Martva - 15 Marca 2013, 09:17
Fryzury w Gwiezdnych Wojnach
ihan - 15 Marca 2013, 09:40
Ha, a nie pisałam, że dłuuugie włosy muszą być!
Martva - 15 Marca 2013, 09:42
To albo nie są odpowiednio gęste, albo mam za krótkie ręce, albo nie wiem.
ihan - 15 Marca 2013, 09:47
Czasem zależy od struktury, jak miałam długie nie byłam w stanie zrobić żadnych koków, upięć podpięć , bananów i innych, bo zawsze się wyślizgiwały, nie wiem, za śliskie były czy co.
Martva - 15 Marca 2013, 10:00
To też może mieć znaczenie - trzymają mi się upięcia z warkoczy, niewarkoczowe się na ogół szybko psują. I np szpilki zupełnie nie dają rady utrzymać, potrzebuję spinek z ząbkami
A w ogóle mam za długie włosy na strasznie trendne koczki które się robi na specjalnym wypełniaczu typu donut. Znaczy od lat skręcam coś podobnego jak idę pod prysznic, ale bez akcesoriów, a jak próbowałam użyć, to zostałam z półmetrowymi końcówkami i nie miałam co z nimi zrobić
corpse bride - 16 Marca 2013, 00:14
uciąć
Martva - 17 Marca 2013, 20:24
Na razie nie obetnę, bo z czystej ciekawości chcę wiedzieć jak długie potrafią urosnąć, a one wcale nie przestają. A pewnie jak ciachnę, to do brody.

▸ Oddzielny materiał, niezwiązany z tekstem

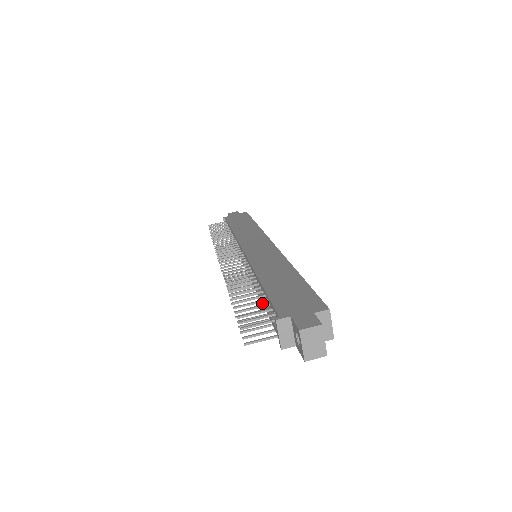
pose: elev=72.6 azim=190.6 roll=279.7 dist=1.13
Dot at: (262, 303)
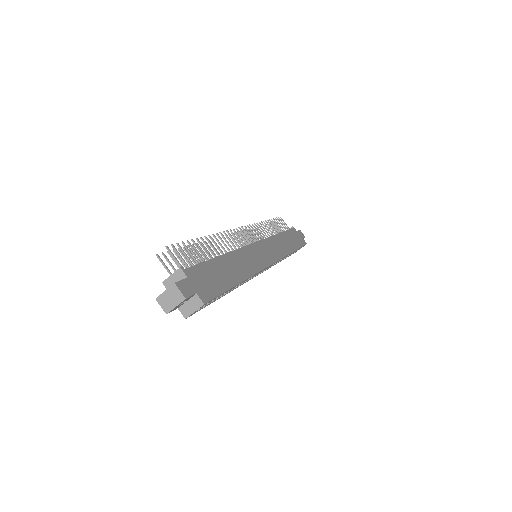
Dot at: occluded
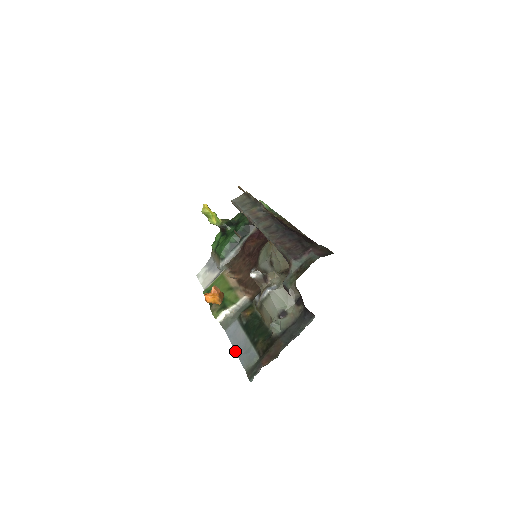
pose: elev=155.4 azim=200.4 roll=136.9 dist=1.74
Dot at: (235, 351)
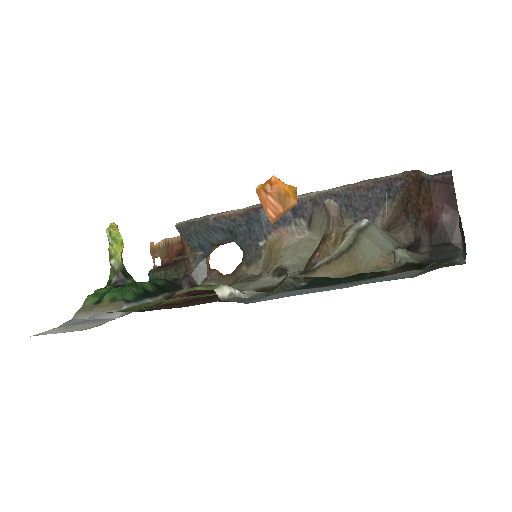
Dot at: (331, 289)
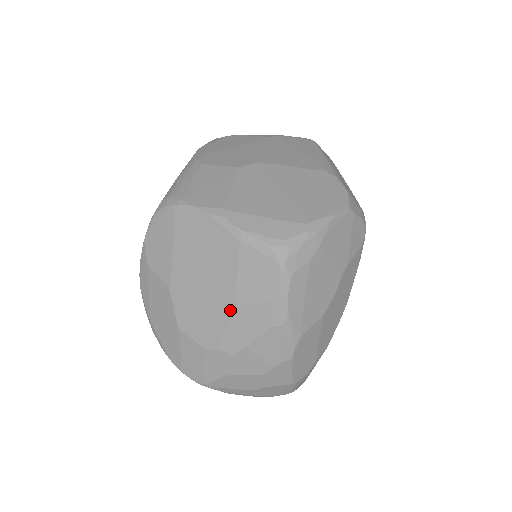
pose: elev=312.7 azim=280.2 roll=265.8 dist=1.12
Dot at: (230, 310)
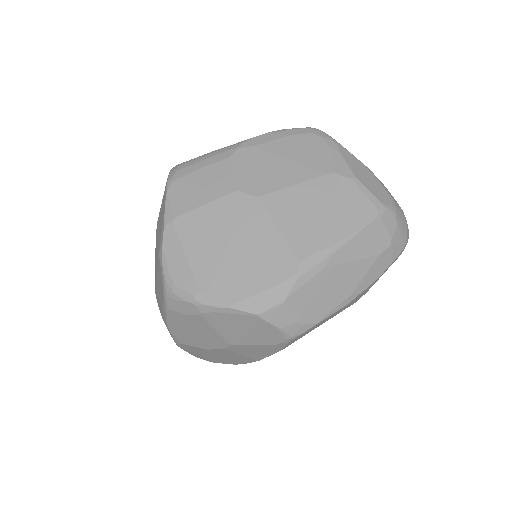
Dot at: occluded
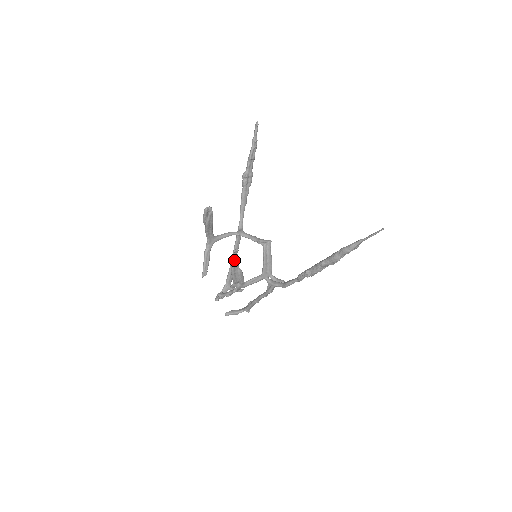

Śniło mi się dzisiaj, że wybuchła bomba atomowa i wszyscy umrzemy. I że miałam handlować biżutami na jakimś krakowskim konwencie. W przeddzień przyszłam i zostawiłam worek z błyskotkami ot tak, w jakiejś szatni czy innej kanciapie, zupełnie nie pomyślawszy że ktoś je może na przykład ukraść, a potem się zastanawiałam po co mi to wszystko jeśli i tak wszyscy umrzemy. Chyba nie powinnam czytać strasznych książek, bo szkodzą mi na głowę.
May - 18 Marca 2013, 20:23
Schizy o wybuchu bomby atomowej mialam jak mialam jakies 12 lat. Lacznie z tym, ze jak wracalismy z gor, to balam sie z zakopianki patrzyc w strone Krakowa, bo co, jak zobacze grzyba? A nie czytalam wtedy zadnych strasznych w ten sposob ksiazek, bo ich nie bylo...
Martva - 18 Marca 2013, 20:39
Ta na pewno już była, nie jesteś aż tak stara.
May - 18 Marca 2013, 22:39
Moze i byla, ale i tak jej nie czytalam (wogole o jakiej ksiazce mowa?) w tamtych czasach czytalam Verne'a, Maya i Tolkiena.
Martva - 18 Marca 2013, 22:43
Ostatni brzeg Shute'a. Nawet film już był.
Jotha - 19 Marca 2013, 12:05
Was panienki to nawet w planach nie było, kiedy ta powieść powstała... i film zresztą też.